Data entries:
<<<<
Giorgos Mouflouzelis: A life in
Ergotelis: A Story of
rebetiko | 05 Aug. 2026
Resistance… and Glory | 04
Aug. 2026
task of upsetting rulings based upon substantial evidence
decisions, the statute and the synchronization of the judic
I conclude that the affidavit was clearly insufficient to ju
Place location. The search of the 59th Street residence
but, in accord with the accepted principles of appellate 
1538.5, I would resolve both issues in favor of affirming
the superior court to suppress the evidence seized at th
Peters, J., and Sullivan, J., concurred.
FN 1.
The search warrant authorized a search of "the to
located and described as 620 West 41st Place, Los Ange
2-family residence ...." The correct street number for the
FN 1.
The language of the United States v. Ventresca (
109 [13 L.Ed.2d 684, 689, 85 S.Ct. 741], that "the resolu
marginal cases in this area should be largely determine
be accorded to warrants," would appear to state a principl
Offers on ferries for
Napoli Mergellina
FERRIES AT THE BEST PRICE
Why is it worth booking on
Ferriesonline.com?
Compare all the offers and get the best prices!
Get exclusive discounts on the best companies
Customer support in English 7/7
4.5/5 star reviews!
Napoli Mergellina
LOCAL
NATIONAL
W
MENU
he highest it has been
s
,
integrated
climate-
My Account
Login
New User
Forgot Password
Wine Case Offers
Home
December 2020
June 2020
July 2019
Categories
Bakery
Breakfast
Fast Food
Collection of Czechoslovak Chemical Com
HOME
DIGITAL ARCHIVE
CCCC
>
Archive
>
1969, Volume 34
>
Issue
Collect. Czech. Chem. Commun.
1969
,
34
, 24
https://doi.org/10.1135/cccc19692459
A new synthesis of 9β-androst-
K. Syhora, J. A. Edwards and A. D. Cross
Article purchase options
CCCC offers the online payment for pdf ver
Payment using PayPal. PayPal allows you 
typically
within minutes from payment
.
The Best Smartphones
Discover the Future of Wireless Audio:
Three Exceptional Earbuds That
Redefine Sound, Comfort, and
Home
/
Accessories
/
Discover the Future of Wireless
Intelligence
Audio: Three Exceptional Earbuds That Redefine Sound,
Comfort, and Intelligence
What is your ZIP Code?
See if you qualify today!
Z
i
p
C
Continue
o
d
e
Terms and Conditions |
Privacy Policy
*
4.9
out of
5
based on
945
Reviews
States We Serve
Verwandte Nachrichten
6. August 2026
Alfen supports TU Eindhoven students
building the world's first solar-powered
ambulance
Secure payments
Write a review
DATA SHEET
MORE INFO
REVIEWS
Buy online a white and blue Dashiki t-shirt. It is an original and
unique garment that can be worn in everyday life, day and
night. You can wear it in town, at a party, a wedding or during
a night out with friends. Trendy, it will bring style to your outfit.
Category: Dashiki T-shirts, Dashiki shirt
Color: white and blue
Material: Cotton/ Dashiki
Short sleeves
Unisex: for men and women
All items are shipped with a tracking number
>>>>
> **Problem statement**
Render the stretch of the listing from its beginning through the line containing "I conclude that", inclusive, as a numbered list, omitting any blank lines.

> **Exercise result**
1. Giorgos Mouflouzelis: A life in
2. Ergotelis: A Story of
3. rebetiko | 05 Aug. 2026
4. Resistance… and Glory | 04
5. Aug. 2026
6. task of upsetting rulings based upon substantial evidence
7. decisions, the statute and the synchronization of the judic
8. I conclude that the affidavit was clearly insufficient to ju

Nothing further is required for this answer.